Basically, this request header contains a date from which the client claims to have a cached copy. You should check if content has changed after this date and send a 304 if it hasn't.
See http://www.w3.org/Protocols/rfc2616/rfc2616-sec14.html#sec14.25 for the related section in the RFC.
We are also handling cached, but secured, resources. If you send / generate an ETAg header (which RFC 2616 section 13.3 recommends you SHOULD), then the client MUST use it in a conditional request (typically in an If-None-Match - HTTP_IF_NONE_MATCH - header). If you send a Last-Modified header (again you SHOULD), then you should check the If-Modified-Since - HTTP_IF_MODIFIED_SINCE - header. If you send both, then the client SHOULD send both, but it MUST send the ETag. Also note that validtion is just defined as checking the conditional headers for strict equality against the ones you would send out. Also, only a strong validator (such as an ETag) will be used for ranged requests (where only part of a resource is requested).

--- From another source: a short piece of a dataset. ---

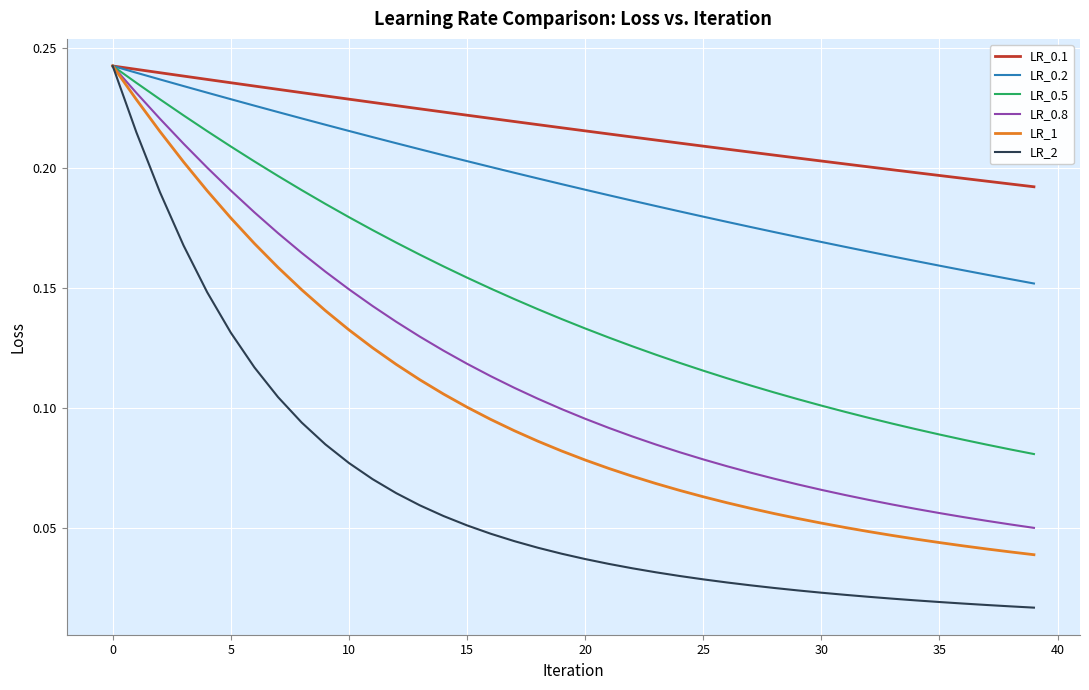

Which series has the largest total across all categories?

LR_0.1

In practice, since the resources we are protecting are fairly static, and a one second lag time is acceptable, we are doing the following:
Check to see if the user is authorized to access the requested resource
If they are not, Redirect them or send a 4xx response as appropriate. We will generate 404 responses to requests that look like hack attempts or blatant tries to perform a security end run.
Compare the If-Modified-Since header to the Last-Modified header we would send (see below) for strict equality
If they match, send a 304 Not Modified response and exit page processing
Create a Last-Modified header using the modification time of the requested resource
Look up the HTTP Date format in RFC 2616
Send out the header and resource content along with an appropriate Content-Type
We decided to eschew the ETag header since it is overkill for our purposes. I suppose we could also just use the date time stamp as an ETag. If we move to a true ETag system, we would probably store computed hashes for the resources and use those as ETags.
If your resources are dynamically generated, from say database content, then ETags may be better for your needs, since they are just text to be populated as you see fit.
regarding cache-control:
You shouldn't have to worry about the cache-control when serving out, other than setting it to a reasonable value. It's basically telling the browser and other downstream entities (such as a proxy) the maximum time that should elapse before timing out the cache.